If you pay attention at all to the calendar, you are probably aware that on March 13 we turn the clocks forward to allow for progressively longer days and more sunlight.  We “lose” an hour initially and many of us will be waking up to darkness, but then many are able to make their evening commute with more light.   Those interested in the history of Daylight Savings Time should click here — lots of fun facts and controversies as well.
 

 

Patio tomatoes from seed are starting to pop indoors

 

For this “Gardener Girl” (the hubby’s term of endearment), this time of year signals abundance and a promise of things to come.  While thus far, the enormous El Nino has not fully materialized, we southern (and northern) Californians have still enjoyed the most rain of the past 4-5 years so “spring is busting out all over” as the saying goes.
 

 

Roses and daisies — first blooms are a bit early this year
from our warm February

 

This is year two of my produce garden and I am delighted to report that all of my fruit trees have prolific blooms!

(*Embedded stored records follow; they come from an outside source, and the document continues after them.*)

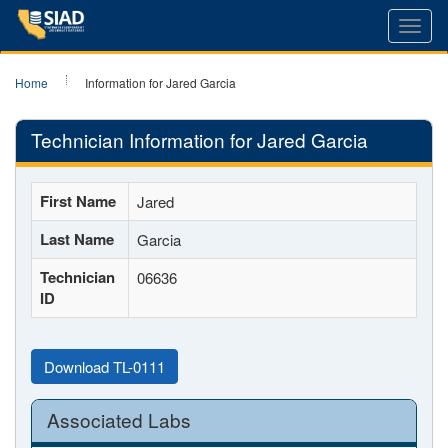
Toggl
navig
Home
Information for Jared Garcia
Technician Information for Jared Garcia
First Name
Jared
Last Name
Garcia
Technician
06636
ID
Download TL-0111
Associated Labs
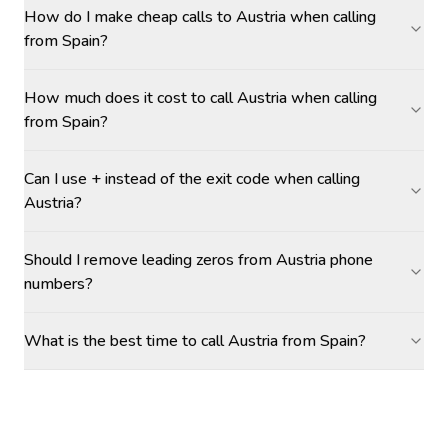
How do I make cheap calls to Austria when calling
from Spain?
How much does it cost to call Austria when calling
from Spain?
Can I use + instead of the exit code when calling
Austria?
Should I remove leading zeros from Austria phone
numbers?
What is the best time to call Austria from Spain?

The berry vines are spreading out, the flat of celery (I was already home when I realized I hadn’t bought italian parsley, to be honest) is growing like gangbusters, carrots are progressing and there are tons of daisies.  The roses have started to come out and my incredibly reliable cymbidium orchid has many spikes.  The indoor phalaenopsis orchids growing in my kitchen window have many plants with spikes and a couple have bloomed.   All in all, I am uplifted by the beauty of it all!
 

 

Indoor phalaenopsis orchids rebloomed, and my
stalwart cymbidium comes back yearly

 

 
This tray with pea gravel is above the kitchen sink, where it
loves the light and humidity
A bunch more, all with spikes
Goldmine Nectarine, Santa Rosa Plum, Babcock Peach and Fuji Apples —
all with tons of blooms.  Not shown:  Golden Amber Apricot
Berry plant left; celery right — good thing I like it!
I always try to give credit where credit is due — mostly to my maternal grandmother (Nana), who was a prolific rosarian, and to my mom who babied her plants for many years … thanks for the inspiration!